On the heels of my hospital stay, I got a bad viral respiratory infection. During this infection, I got one of the worst headaches of my life (that I thankfully have no memory of). My doctor assured me that it was a result of the infection, and it would subside. But the headaches kept coming, over and over again, to the point that I had to see a neurologist. My dear pediatric neurologist (who I swear is one of the best in his field and I absolutely adore) treated me for my new migraines. But he noticed something else. My heart rate was abnormal. It would spike upon standing by over thirty beats per minute. This is when he introduced the idea of dysautonomia to me. This is when my life changed.

The autonomic nervous system is a pretty important part of your body, in the sense that it controls many of your organs and all of the functions that you don’t have to think about, like breathing. But sometimes it doesn’t work right. Sometimes it causes your blood to not flow quickly enough to your head when you stand. In other words, sometimes it causes you to pass out.

I took this whole dysautonomia thing in stride. It wasn’t really a problem for me, at least in my mind. I was more focused on my chronic migraines – that is, until I almost lost consciousness when I was a high school freshman. Thankfully, I was at home. My father was able to half-carry me to a chair. That was when things became real to me. I had a problem (well, another one).

My official form of dysautonomia is called Postural Orthostatic Tachycardia Syndrome, or POTS. It’s not a common disease, and rarely diagnosed properly. It is characterized by a heart rate that jumps more than thirty beats per minute upon standing. It causes shortness of breath, chest pain, dizziness, and severe fatigue. It is treated in a multitude of ways, none of which are very effective. Today I am on two different medications for POTS. Without these two pills, I would probably be unable to remain upright for more than .02 seconds. I now also receive twice weekly IV infusions of sodium chloride, which I have found helpful. In addition to medical treatments, I also have to drink insane amounts of water to stay hydrated, as well as eat a high sodium diet to help with fluid retention. This is my life now. This is my normal. But it’s not normal. All of this keeps me from needing to go to the emergency room. But I still spend most of my time at home (or, more accurately, in bed), I still have low energy and high fatigue, I still have severe heat intolerance, and I still have chronic migraines.

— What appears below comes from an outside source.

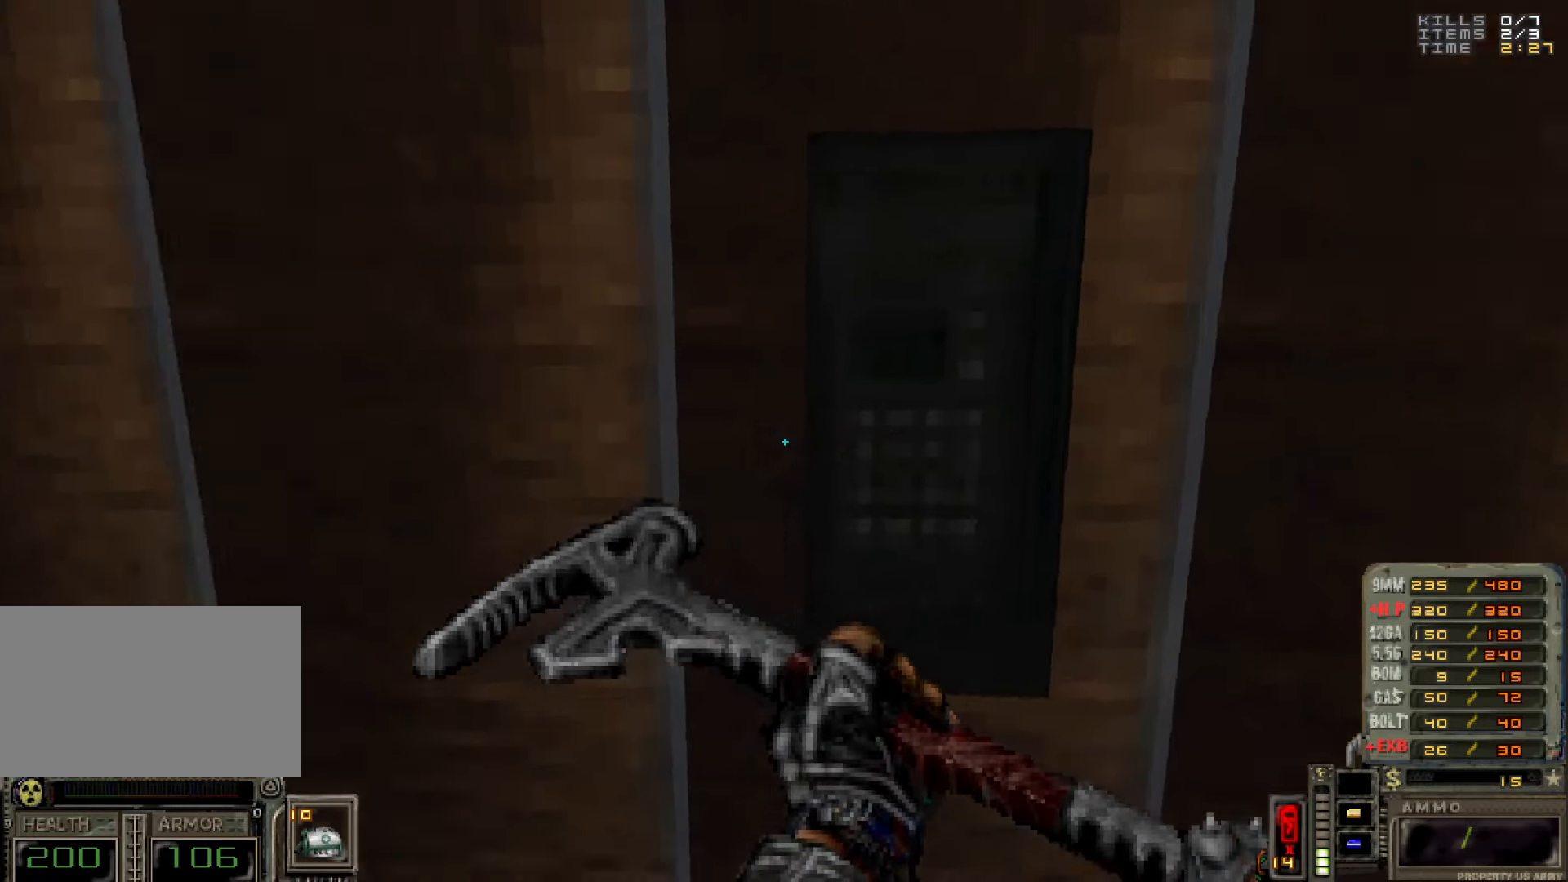
{"keys": [], "mouse": [], "events": []}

Chronic illness has plagued my life since my early years, but nothing has compared to POTS. It is like a prison warden standing over me, watching my every move. It has taken away my life and given me a new one.


{ Image via Pinterest }

Recently, my rheumatologist confirmed something I had suspected for some time now: I have Ehlers-Danlos Syndrome (EDS). EDS is commonly seen in POTS patients. In my case, I have Type 3, which is the hypermobility type. This means that I am insanely flexible and can actually turn my arm three hundred sixty degrees. (Maybe I should go on America’s Got Talent with that.) My joints pop, and I feel strange twinges of pain that are different from what I feel from arthritis. I will be seeing a geneticist soon for further testing to ensure that my EDS is not more serious.

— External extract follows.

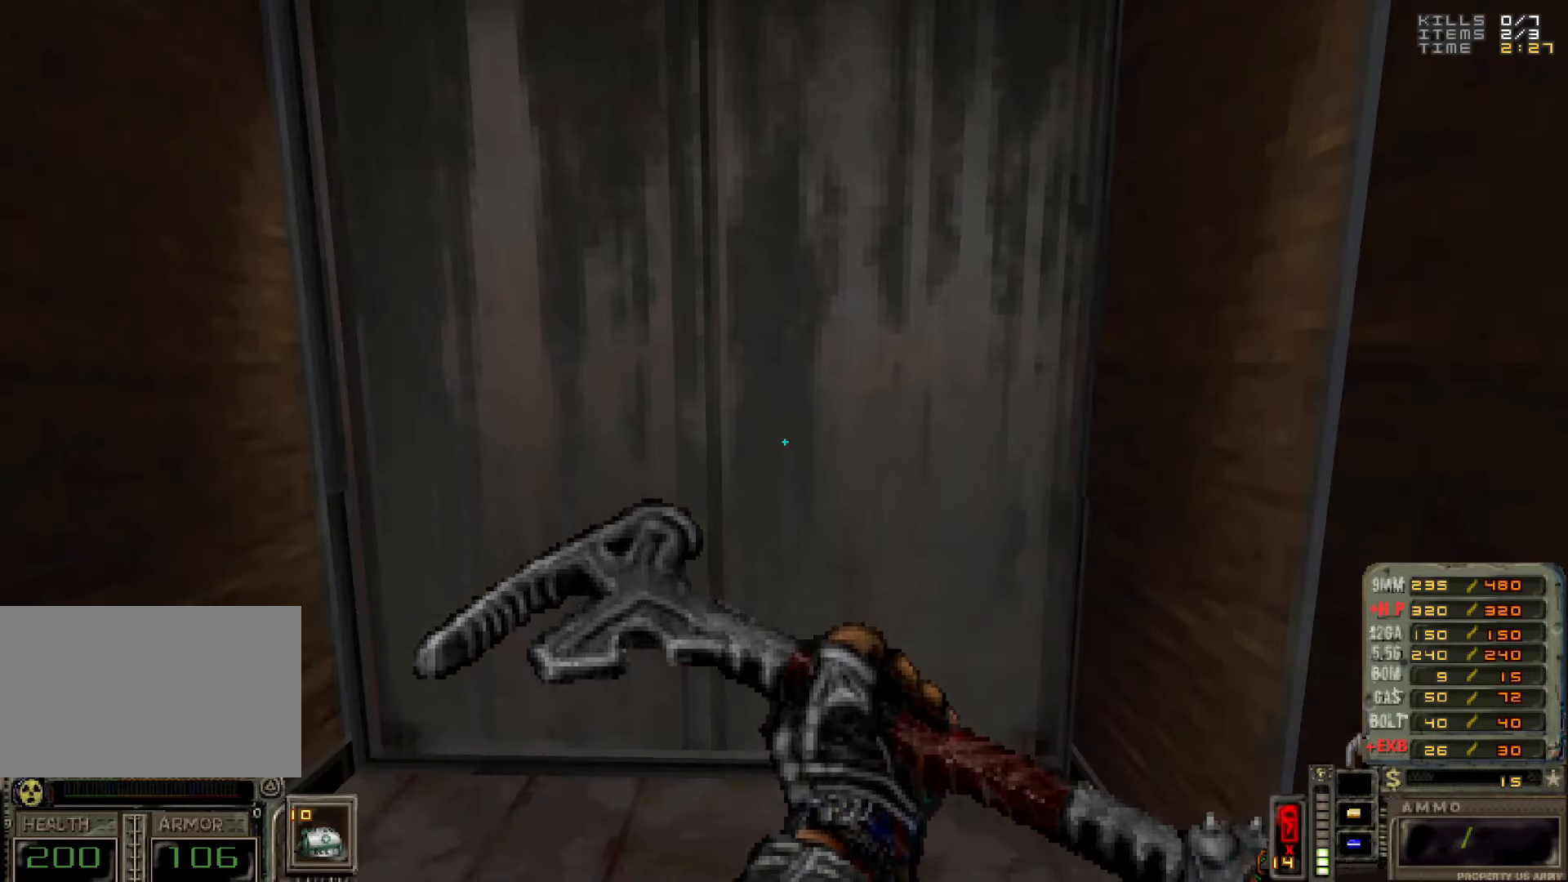
{"keys": [], "mouse": [], "events": []}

And in all of this I am grateful. I am grateful for the tender mercies of the Lord. I am grateful for the beautiful souls I have met on this journey. Above all, I am grateful that my Heavenly Father has allowed me to live with this long- (perhaps life-) lasting trial. I see Him teach me through it every day. I see Him lead me to greater compassion and understanding, for myself and for others. And I hear Him remind me of the words of 2 Corinthians 12:9-10:

“And he said unto me, My grace is sufficient for thee: for my strength is made perfect in weakness. Most gladly therefore will I rather glory in my infirmities, that the power of Christ may rest upon me. Therefore I take pleasure in infirmities, in reproaches, in necessities, in persecutions, in distresses for Christ’s sake:  for when I am weak, then am I strong.”